*About this exercise*. Return, exactly and in full, the lines of the records below starting at the one with "26: (1171, 69)" and ending at the one with "38: (125, 244)", and no other lines.

**** Dataset records

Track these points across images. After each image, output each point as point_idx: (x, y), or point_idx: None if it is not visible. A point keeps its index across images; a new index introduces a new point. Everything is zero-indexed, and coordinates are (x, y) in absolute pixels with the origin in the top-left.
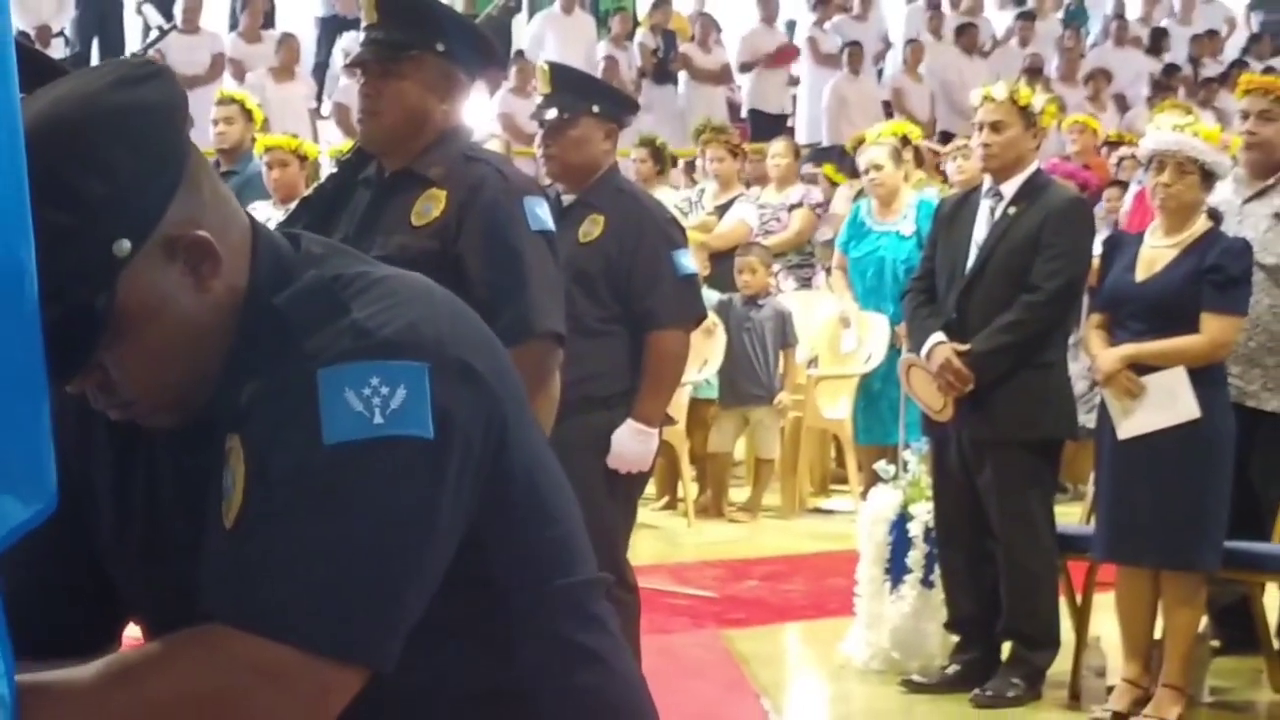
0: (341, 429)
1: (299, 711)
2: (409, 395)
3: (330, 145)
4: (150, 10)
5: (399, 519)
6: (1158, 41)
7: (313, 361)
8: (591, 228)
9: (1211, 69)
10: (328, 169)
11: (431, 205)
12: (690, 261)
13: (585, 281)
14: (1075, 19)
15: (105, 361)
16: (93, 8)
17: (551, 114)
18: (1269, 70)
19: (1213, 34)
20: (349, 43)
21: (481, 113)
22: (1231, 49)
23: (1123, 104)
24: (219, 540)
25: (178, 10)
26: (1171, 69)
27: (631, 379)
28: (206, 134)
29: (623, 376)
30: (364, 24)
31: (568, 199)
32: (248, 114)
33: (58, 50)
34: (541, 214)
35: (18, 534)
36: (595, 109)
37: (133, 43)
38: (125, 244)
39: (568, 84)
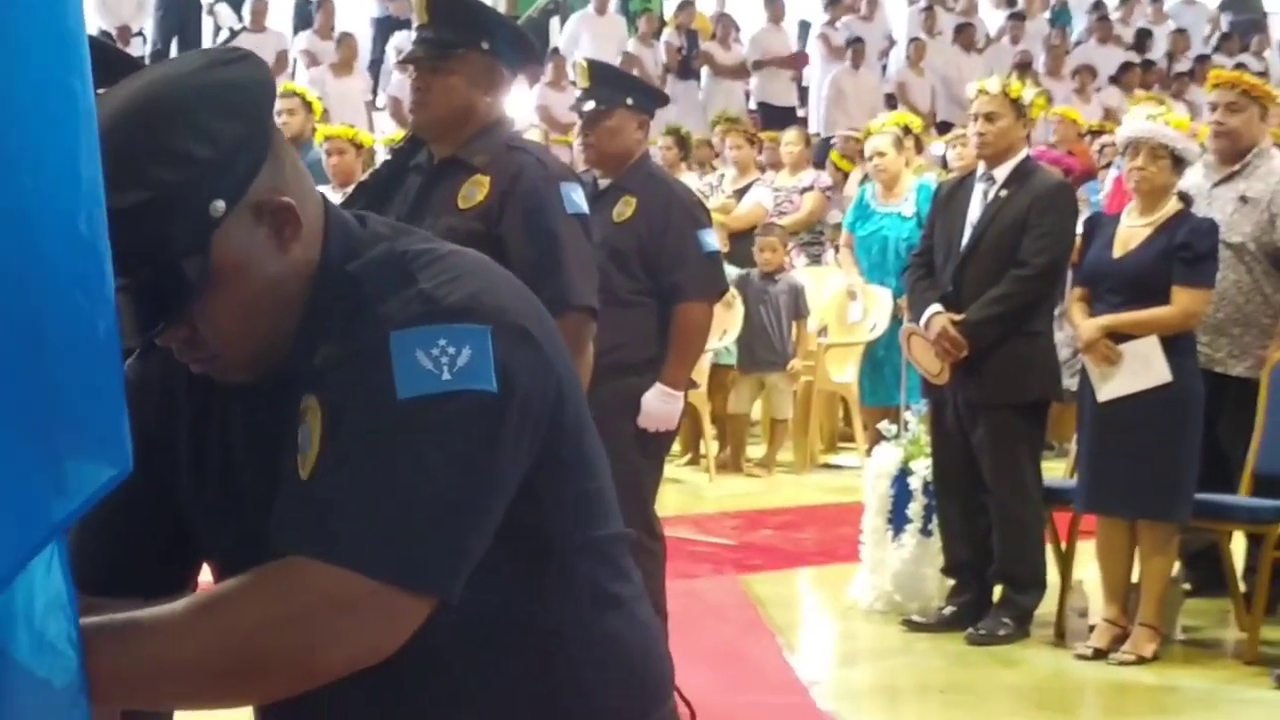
0: (413, 385)
1: (369, 637)
2: (474, 354)
3: (384, 135)
4: (221, 10)
5: (465, 464)
6: (1137, 40)
7: (385, 325)
8: (624, 209)
9: (1183, 64)
10: (382, 156)
11: (476, 190)
12: (714, 240)
13: (618, 258)
14: (1061, 19)
15: (194, 316)
16: (171, 9)
17: (589, 106)
18: (1239, 66)
19: (1182, 31)
20: (401, 41)
21: (521, 105)
22: (1203, 47)
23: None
24: (294, 490)
25: (246, 11)
26: (1147, 64)
27: (659, 347)
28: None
29: (651, 344)
30: (415, 24)
31: (603, 183)
32: (308, 106)
33: (137, 49)
34: (576, 198)
35: (98, 496)
36: (629, 101)
37: (206, 41)
38: (220, 204)
39: (604, 79)
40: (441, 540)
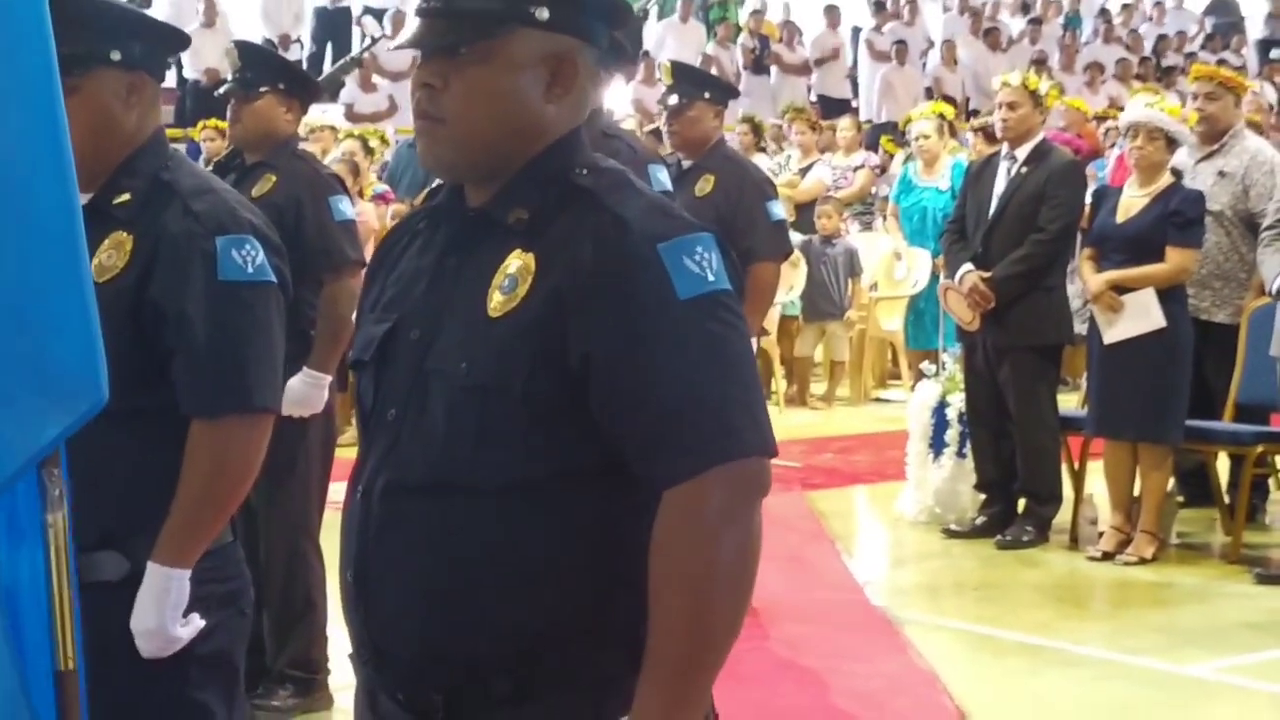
0: (690, 287)
1: (759, 508)
2: (719, 258)
3: None
4: (367, 21)
5: (747, 349)
6: (1135, 40)
7: (650, 238)
8: (704, 185)
9: (1174, 60)
10: None
11: None
12: (781, 210)
13: None
14: (1072, 23)
15: (453, 77)
16: (324, 20)
17: (673, 100)
18: (1220, 62)
19: (1180, 34)
20: None
21: (618, 98)
22: (1191, 45)
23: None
24: (483, 328)
25: (388, 22)
26: (1144, 60)
27: None
28: (406, 115)
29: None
30: None
31: (686, 164)
32: None
33: (295, 54)
34: (662, 177)
35: (76, 426)
36: (706, 95)
37: (355, 48)
38: (545, 13)
39: (685, 77)
40: (763, 412)
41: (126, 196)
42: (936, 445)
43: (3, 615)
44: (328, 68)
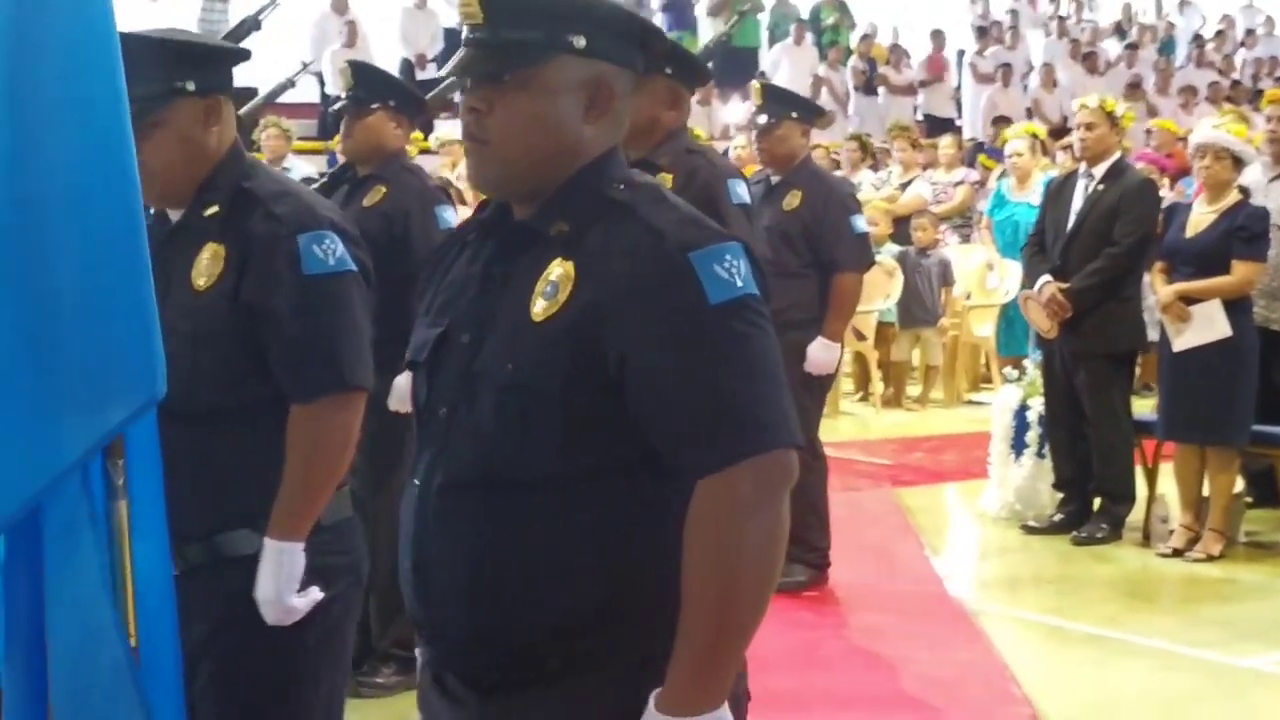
0: (719, 292)
1: (786, 497)
2: (746, 265)
3: None
4: None
5: (773, 348)
6: (1226, 64)
7: (682, 247)
8: (792, 200)
9: (1265, 84)
10: None
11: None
12: (863, 223)
13: (787, 238)
14: (1167, 49)
15: (500, 97)
16: (453, 41)
17: (762, 119)
18: None
19: (1273, 59)
20: None
21: (736, 116)
22: None
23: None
24: (527, 331)
25: None
26: (1234, 84)
27: (820, 308)
28: None
29: (814, 307)
30: None
31: (775, 179)
32: None
33: (430, 71)
34: (740, 191)
35: (135, 418)
36: (793, 115)
37: None
38: (583, 41)
39: (774, 97)
40: (789, 404)
41: (215, 209)
42: (1017, 446)
43: (108, 591)
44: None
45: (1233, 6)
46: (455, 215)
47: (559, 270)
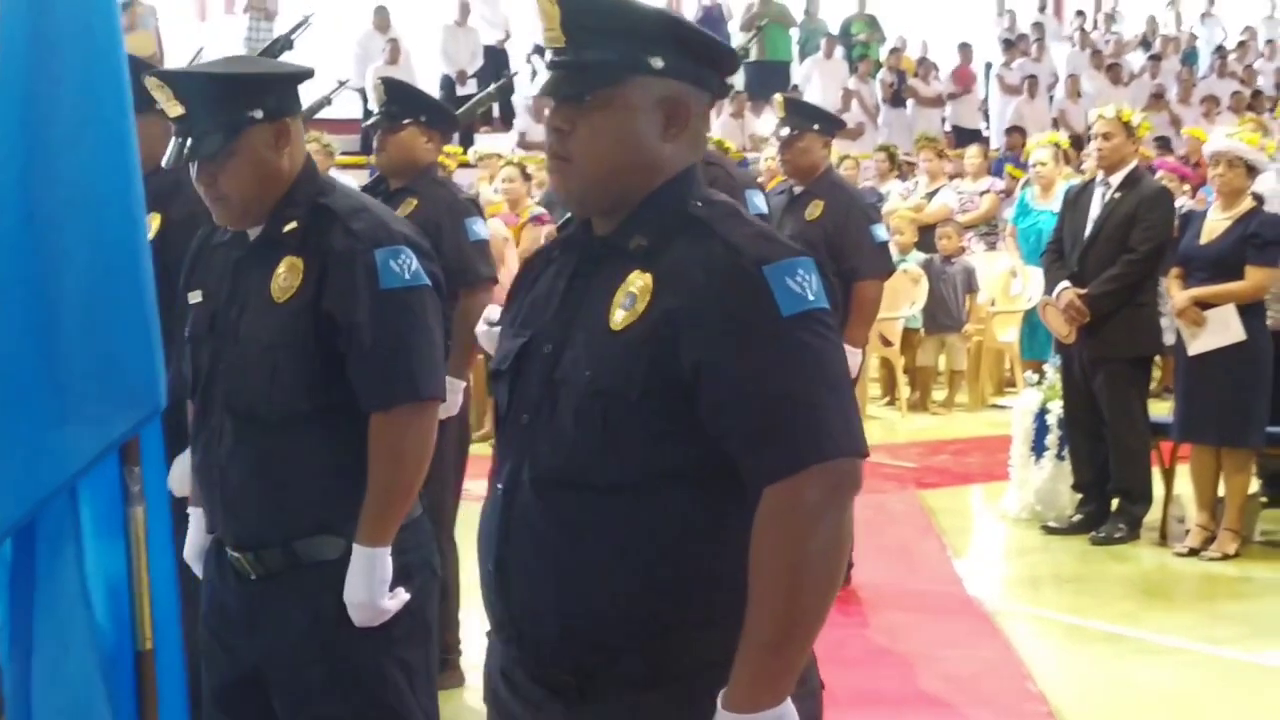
0: (791, 305)
1: (851, 503)
2: (817, 279)
3: None
4: (535, 60)
5: (841, 359)
6: (1248, 74)
7: (757, 262)
8: (814, 209)
9: None
10: None
11: None
12: (884, 232)
13: (810, 248)
14: (1190, 59)
15: (582, 116)
16: (492, 58)
17: (784, 132)
18: None
19: None
20: None
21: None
22: None
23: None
24: (606, 340)
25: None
26: (1256, 94)
27: (842, 315)
28: None
29: (836, 313)
30: None
31: (797, 190)
32: None
33: (470, 87)
34: (758, 202)
35: (136, 430)
36: (815, 127)
37: (523, 82)
38: (660, 62)
39: (796, 110)
40: (856, 414)
41: (293, 225)
42: (1038, 448)
43: (85, 604)
44: (497, 101)
45: (1255, 18)
46: (485, 227)
47: (638, 282)
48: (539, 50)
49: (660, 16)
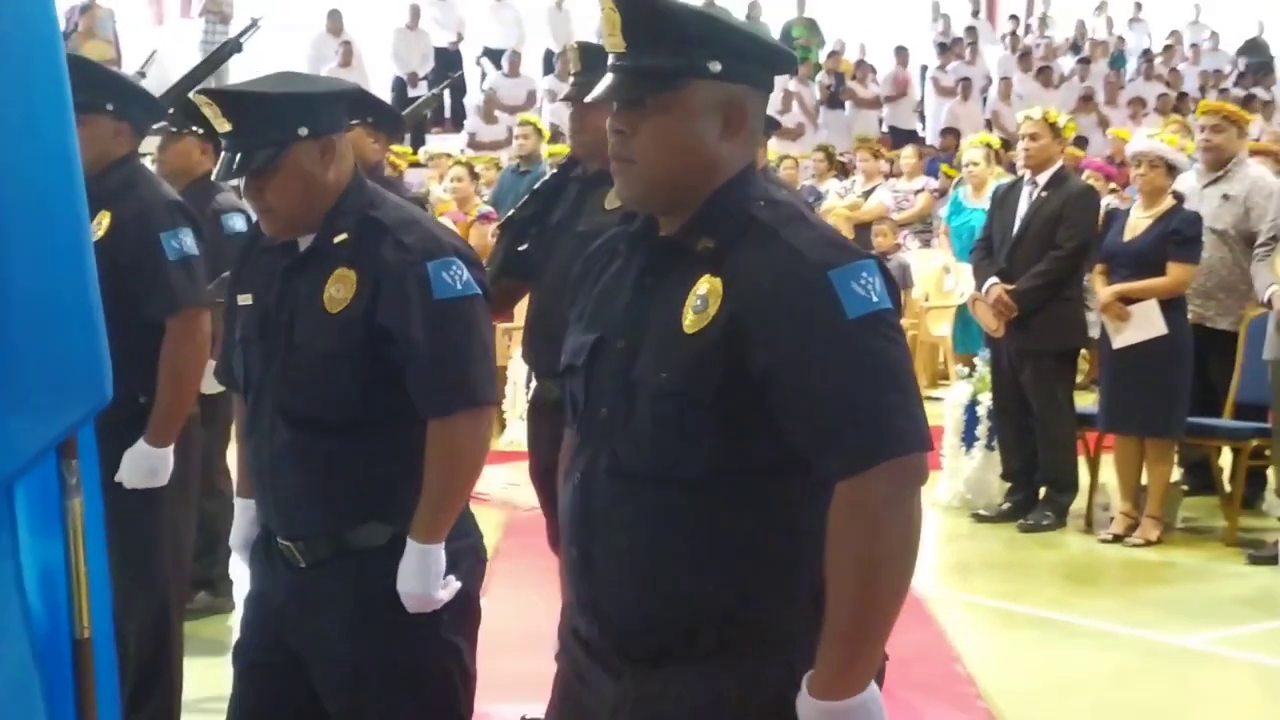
0: (856, 307)
1: (919, 495)
2: (880, 281)
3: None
4: (485, 62)
5: (906, 358)
6: (1174, 77)
7: (822, 266)
8: None
9: (1212, 96)
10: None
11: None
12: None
13: None
14: (1117, 63)
15: (644, 120)
16: (443, 60)
17: None
18: (1250, 96)
19: (1217, 72)
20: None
21: None
22: (1226, 82)
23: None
24: (679, 341)
25: (505, 61)
26: (1181, 96)
27: None
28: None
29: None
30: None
31: None
32: (539, 131)
33: (422, 89)
34: None
35: (82, 422)
36: None
37: (473, 83)
38: (718, 66)
39: None
40: (921, 412)
41: (344, 236)
42: (968, 439)
43: (19, 593)
44: (447, 102)
45: (1180, 23)
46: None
47: (707, 286)
48: (488, 53)
49: (718, 22)
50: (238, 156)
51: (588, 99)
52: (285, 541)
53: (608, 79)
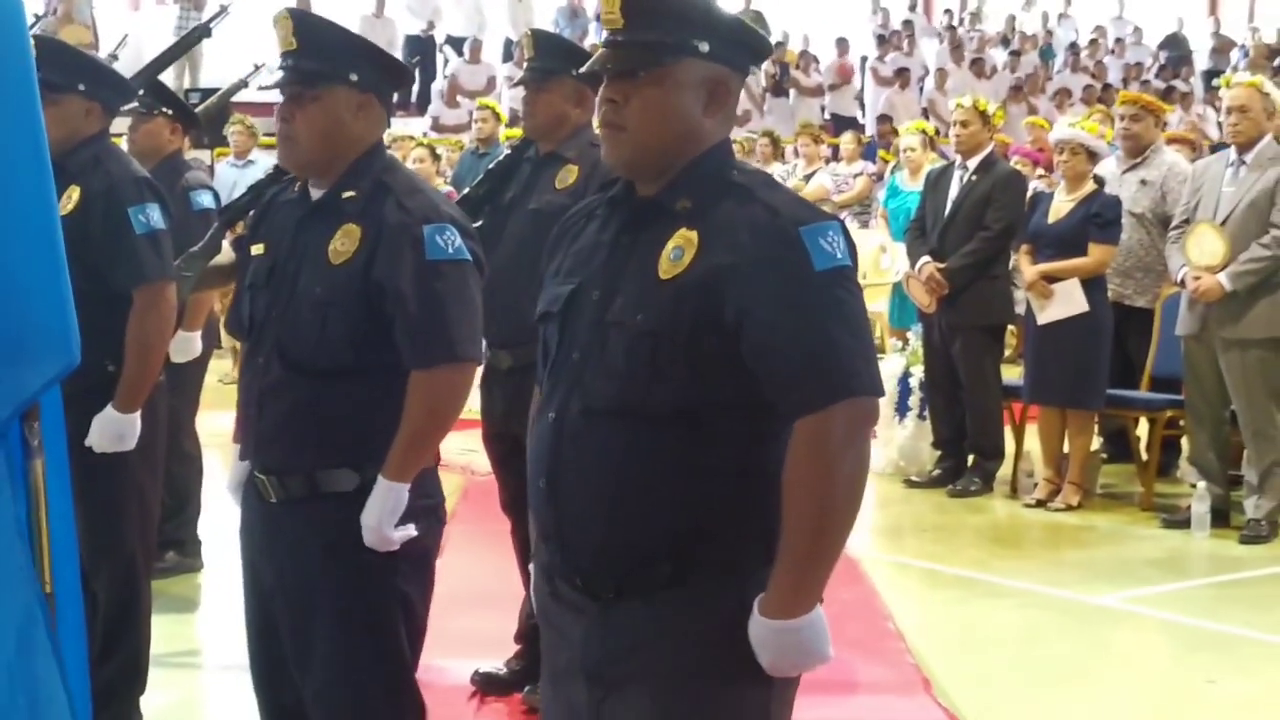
0: (823, 261)
1: (870, 434)
2: (844, 241)
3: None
4: (448, 49)
5: (863, 309)
6: (1098, 69)
7: (795, 223)
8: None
9: (1134, 87)
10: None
11: (568, 175)
12: None
13: None
14: (1046, 55)
15: (635, 93)
16: (413, 46)
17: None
18: (1169, 88)
19: (1138, 64)
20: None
21: None
22: (1147, 74)
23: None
24: (655, 288)
25: (467, 49)
26: (1106, 87)
27: None
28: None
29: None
30: (522, 58)
31: None
32: (497, 116)
33: None
34: None
35: (50, 385)
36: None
37: (439, 68)
38: (706, 46)
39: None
40: (874, 359)
41: (353, 194)
42: (901, 409)
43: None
44: (416, 88)
45: (1104, 18)
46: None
47: (684, 238)
48: (451, 41)
49: (709, 7)
50: (287, 74)
51: (583, 70)
52: (261, 475)
53: (602, 53)
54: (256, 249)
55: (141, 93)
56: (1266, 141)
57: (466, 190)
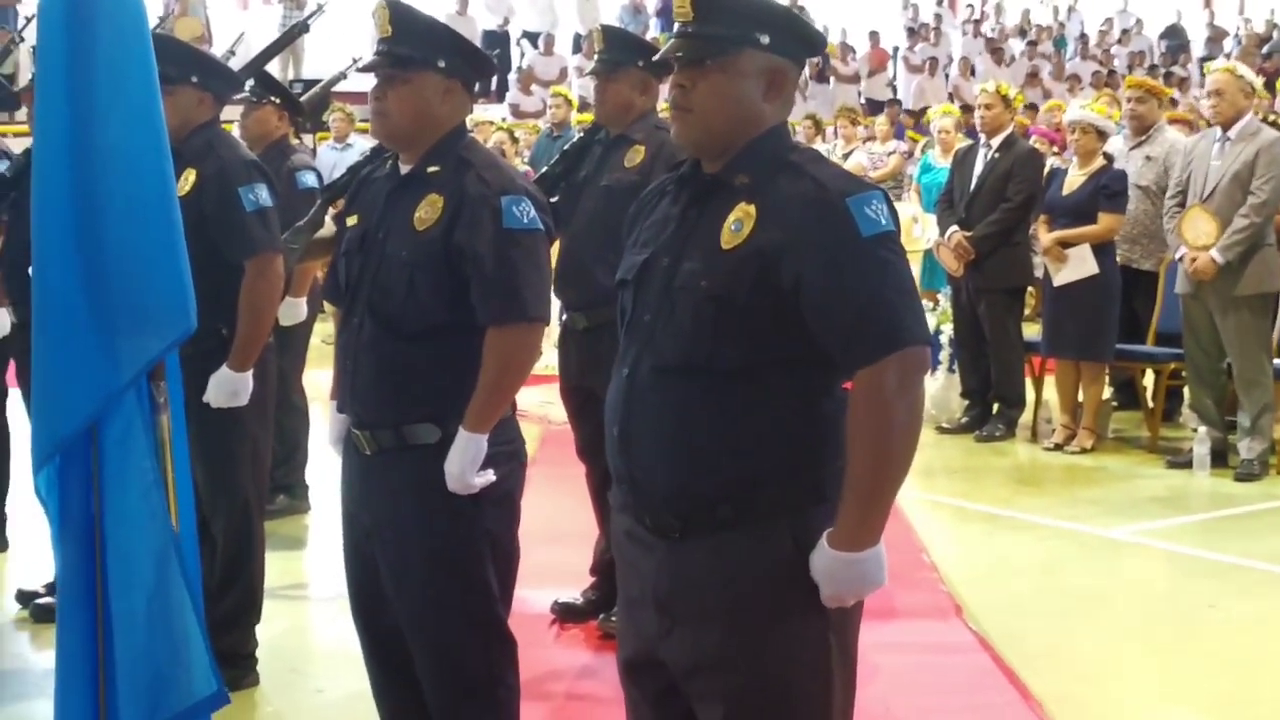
0: (869, 228)
1: (924, 380)
2: (887, 209)
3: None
4: (525, 44)
5: (908, 269)
6: (1107, 57)
7: (841, 195)
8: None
9: (1139, 73)
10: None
11: (635, 155)
12: None
13: None
14: (1060, 44)
15: (703, 78)
16: (490, 41)
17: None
18: (1169, 74)
19: (1141, 52)
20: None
21: None
22: (1151, 60)
23: (1086, 95)
24: (718, 256)
25: (541, 42)
26: (1112, 73)
27: None
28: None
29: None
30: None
31: None
32: (569, 102)
33: None
34: None
35: (170, 349)
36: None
37: (515, 61)
38: (767, 39)
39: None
40: (923, 310)
41: (437, 168)
42: (933, 363)
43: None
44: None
45: (1111, 10)
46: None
47: (743, 211)
48: (527, 35)
49: (769, 4)
50: (382, 58)
51: (655, 58)
52: (356, 430)
53: (673, 42)
54: (351, 220)
55: (252, 83)
56: (1248, 119)
57: (544, 169)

********

*Task output*.
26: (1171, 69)
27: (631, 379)
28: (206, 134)
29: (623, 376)
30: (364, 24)
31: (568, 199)
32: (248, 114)
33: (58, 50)
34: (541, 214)
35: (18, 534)
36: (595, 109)
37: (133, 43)
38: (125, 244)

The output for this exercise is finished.